▸ **TEXTO DO DOCUMENTO**:
:::::

Romero, Ricardinho, Wilson Mano e Walter: histórias paralelas no Corinthians

Foto: Montagem/Meu Timão

As histórias são feitas de começo, meio e fim, e só quando essas três partes já estão prontas é possível analisá-las corretamente. Por isso não levo a sério as tentativas de situar jogadores como Cássio e Ralf (por exemplo) com respeito à sua dimensão no Corinthians, já que são histórias que ainda não terminaram de ser contadas.

Mesmo com os jogadores que já saíram, ou em vias de sair, acho importante contar com mais um fator, que é o distanciamento histórico. A emoção do momento inevitavelmente condiciona a forma como lidamos com os acontecimentos. Ocorre o mesmo nos relacionamentos, quando o calor de uma briga recente nos leva a odiar a pessoa com quem rompemos, até que o tempo atua e permite ter uma noção melhor sobre como ela marcou a vida, fazendo um saldo mais sensato sobre os momentos bons e ruins.

:::::

▸ **REGISTROS FORNECIDOS**:
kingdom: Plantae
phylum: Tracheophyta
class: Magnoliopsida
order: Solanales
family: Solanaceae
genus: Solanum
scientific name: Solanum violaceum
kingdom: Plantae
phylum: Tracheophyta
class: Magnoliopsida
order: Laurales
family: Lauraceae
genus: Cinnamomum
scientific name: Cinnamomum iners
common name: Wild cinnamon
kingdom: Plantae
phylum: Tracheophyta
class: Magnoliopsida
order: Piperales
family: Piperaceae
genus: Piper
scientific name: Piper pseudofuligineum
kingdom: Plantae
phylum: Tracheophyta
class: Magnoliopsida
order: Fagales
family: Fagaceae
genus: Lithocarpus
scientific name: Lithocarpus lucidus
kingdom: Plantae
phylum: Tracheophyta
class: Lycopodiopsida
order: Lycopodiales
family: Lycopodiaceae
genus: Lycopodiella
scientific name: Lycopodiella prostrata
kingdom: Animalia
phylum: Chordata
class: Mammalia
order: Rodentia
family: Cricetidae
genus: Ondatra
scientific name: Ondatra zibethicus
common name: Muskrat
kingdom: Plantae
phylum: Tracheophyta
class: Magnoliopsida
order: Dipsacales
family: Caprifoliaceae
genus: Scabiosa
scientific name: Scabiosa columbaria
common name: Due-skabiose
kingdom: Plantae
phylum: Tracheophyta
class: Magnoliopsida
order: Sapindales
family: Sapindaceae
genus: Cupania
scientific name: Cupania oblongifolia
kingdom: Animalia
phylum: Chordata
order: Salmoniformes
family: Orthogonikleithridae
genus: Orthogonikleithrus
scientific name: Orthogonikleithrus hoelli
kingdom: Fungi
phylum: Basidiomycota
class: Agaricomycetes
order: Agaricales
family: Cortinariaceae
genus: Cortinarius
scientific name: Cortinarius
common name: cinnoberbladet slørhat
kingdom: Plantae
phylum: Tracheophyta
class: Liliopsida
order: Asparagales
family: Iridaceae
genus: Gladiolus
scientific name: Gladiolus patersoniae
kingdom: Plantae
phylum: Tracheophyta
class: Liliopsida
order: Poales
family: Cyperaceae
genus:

:::::

▸ **REQUISITOS DO EXERCÍCIO**:
1 - Conforme o texto do documento, que fator adicional deve ser considerado mesmo no caso dos jogadores que já saíram ou estão em vias de sair?
2 - Relacione todos os jogadores citados nominalmente no texto do documento, incluindo o título.

▸ **RESPOSTAS DAS TAREFAS**:
1 - O distanciamento histórico.

2 - Romero, Ricardinho, Wilson Mano, Walter, Cássio e Ralf.